Our Unstable Reality
This is a modestly disjointed year end blog. I'm not even entirely sure what I'm trying to say.
I read a cool New York Times article earlier this year. Basically, the author was marveling at the fact that at the most basic level of physical reality - electrons, etc. - the behavior of elemental particles, and therefore the reality of everything they make up (including us) changes continually, depending on how and when they are observed and measured. It's not that they don't behave as expected, it's that their behavior actually changes. The reality of our very ‘make up’ changes. Raising the question: Is there a fixed reality, or is reality nothing more than 'a kaleidoscope of infinite possibilities'? Measurable science says that it may be the latter.
Which raised another question, for me anyway: What the hell is going on here? Actually, after a while, the idea that there may be no fixed reality made me quite happy. I found it liberating.
For most of my career, I've been chasing this ideal that a company doesn't exist merely to maximize profit and 'shareholder value' and all that stuff. A company also exists - in fact, it primarily exists - to maximize the career opportunities and achievements of the great people who work there. I believe that if we can accomplish that, above all, the shareholders and clients will be very well taken care of, and we will have achieved a moral good (I can go on and on about this).

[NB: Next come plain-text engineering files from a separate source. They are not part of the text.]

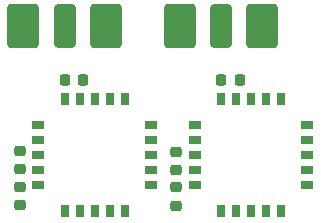
<source format=gbr>
%TF.GenerationSoftware,KiCad,Pcbnew,8.0.5*%
%TF.CreationDate,2025-02-04T19:21:07-06:00*%
%TF.ProjectId,Feather1268,46656174-6865-4723-9132-36382e6b6963,rev?*%
%TF.SameCoordinates,Original*%
%TF.FileFunction,Paste,Bot*%
%TF.FilePolarity,Positive*%
%FSLAX46Y46*%
G04 Gerber Fmt 4.6, Leading zero omitted, Abs format (unit mm)*
G04 Created by KiCad (PCBNEW 8.0.5) date 2025-02-04 19:21:07*
%MOMM*%
%LPD*%
G01*
G04 APERTURE LIST*
G04 Aperture macros list*
%AMRoundRect*
0 Rectangle with rounded corners*
0 $1 Rounding radius*
0 $2 $3 $4 $5 $6 $7 $8 $9 X,Y pos of 4 corners*
0 Add a 4 corners polygon primitive as box body*
4,1,4,$2,$3,$4,$5,$6,$7,$8,$9,$2,$3,0*
0 Add four circle primitives for the rounded corners*
1,1,$1+$1,$2,$3*
1,1,$1+$1,$4,$5*
1,1,$1+$1,$6,$7*
1,1,$1+$1,$8,$9*
0 Add four rect primitives between the rounded corners*
20,1,$1+$1,$2,$3,$4,$5,0*
20,1,$1+$1,$4,$5,$6,$7,0*
20,1,$1+$1,$6,$7,$8,$9,0*
20,1,$1+$1,$8,$9,$2,$3,0*%
G04 Aperture macros list end*
%ADD10R,0.762800X1.061999*%
%ADD11R,1.061999X0.762800*%
%ADD12RoundRect,0.218750X-0.218750X-0.256250X0.218750X-0.256250X0.218750X0.256250X-0.218750X0.256250X0*%
%ADD13RoundRect,0.250000X0.640000X-1.595000X0.640000X1.595000X-0.640000X1.595000X-0.640000X-1.595000X0*%
%ADD14RoundRect,0.250000X1.082500X-1.595000X1.082500X1.595000X-1.082500X1.595000X-1.082500X-1.595000X0*%
%ADD15RoundRect,0.225000X-0.250000X0.225000X-0.250000X-0.225000X0.250000X-0.225000X0.250000X0.225000X0*%
%ADD16RoundRect,0.225000X0.250000X-0.225000X0.250000X0.225000X-0.250000X0.225000X-0.250000X-0.225000X0*%
G04 APERTURE END LIST*
D10*
%TO.C,U4*%
X121992500Y-45420600D03*
X123262500Y-45420600D03*
X124532500Y-45420600D03*
X125802500Y-45420600D03*
X127072500Y-45420600D03*
D11*
X129305300Y-43187800D03*
X129305300Y-41917800D03*
X129305300Y-40647800D03*
X129305300Y-39377800D03*
X129305300Y-38107800D03*
D10*
X127072500Y-35875000D03*
X125802500Y-35875000D03*
X124532500Y-35875000D03*
X123262500Y-35875000D03*
X121992500Y-35875000D03*
D11*
X119759700Y-38107800D03*
X119759700Y-39377800D03*
X119759700Y-40647800D03*
X119759700Y-41917800D03*
X119759700Y-43187800D03*
%TD*%
%TO.C,U1*%
X132997200Y-43187800D03*
X132997200Y-41917800D03*
X132997200Y-40647800D03*
X132997200Y-39377800D03*
X132997200Y-38107800D03*
D10*
X135230000Y-35875000D03*
X136500000Y-35875000D03*
X137770000Y-35875000D03*
X139040000Y-35875000D03*
X140310000Y-35875000D03*
D11*
X142542800Y-38107800D03*
X142542800Y-39377800D03*
X142542800Y-40647800D03*
X142542800Y-41917800D03*
X142542800Y-43187800D03*
D10*
X140310000Y-45420600D03*
X139040000Y-45420600D03*
X137770000Y-45420600D03*
X136500000Y-45420600D03*
X135230000Y-45420600D03*
%TD*%
D12*
%TO.C,L2*%
X122005000Y-34275000D03*
X123580000Y-34275000D03*
%TD*%
%TO.C,L1*%
X135242500Y-34275000D03*
X136817500Y-34275000D03*
%TD*%
D13*
%TO.C,J3*%
X121992500Y-29765000D03*
D14*
X125485000Y-29765000D03*
X118500000Y-29765000D03*
%TD*%
%TO.C,J1*%
X131737500Y-29765000D03*
X138722500Y-29765000D03*
D13*
X135230000Y-29765000D03*
%TD*%
D15*
%TO.C,C8*%
X118192500Y-43325000D03*
X118192500Y-44875000D03*
%TD*%
%TO.C,C3*%
X131430000Y-44925000D03*
X131430000Y-43375000D03*
%TD*%
%TO.C,C2*%
X131430000Y-41950000D03*
X131430000Y-40400000D03*
%TD*%
D16*
%TO.C,C1*%
X118192500Y-41850000D03*
X118192500Y-40300000D03*
%TD*%
M02*

</source>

OK, fine. But where does that take us (and the company), exactly? If we are trying to deliver great lives to each other at our companies, how do we know we’ve succeeded in our purpose? There's Maslow’s 'Hierarchy of Human Needs', which says (greatly abbreviated here) that once people achieve the more basic needs of Food, Security, Love and Belonging, then what we really crave is Self Esteem and Self Actualization. That is, if we are doing meaningful work, or more importantly, if we are working in an enterprise that is doing something meaningful, it makes all the difference. It makes for a good life (or at least helps a lot). So that's been the goal, the overall pursuit.
But if reality itself is 'neither here nor there', doesn't that unbalance absolutely everything - including the 'meaning' we seek? Enough, at least, to enable us to examine our own purpose, day after day? Put another way, if that’s true, then everything about us isn’t just entirely destabilized, it’s also entirely liberated. We can define our own meaning. If it's not just the times we live in, but reality itself that is unstable, we absolutely must. Things only have meaning at all if they have meaning to you. Today. And then again tomorrow. Isn't that cool? I'm sixty years old, what should I do when the alarm goes off tomorrow?
If you've read this far, you probably think I'm bonkers, but read the article and make up your own mind:
http://www.nytimes.com/2015/02/22/opinion/sunday/the-reality-of-quantum-weirdness.html (http://www.nytimes.com/2015/02/22/opinion/sunday/the-reality-of-quantum-weirdness.html)
It’s a bit of work but, whatever you do, make sure you read the last paragraph.
Nothing stays the same. Including reality. So create your own, every day. And have a great 2016.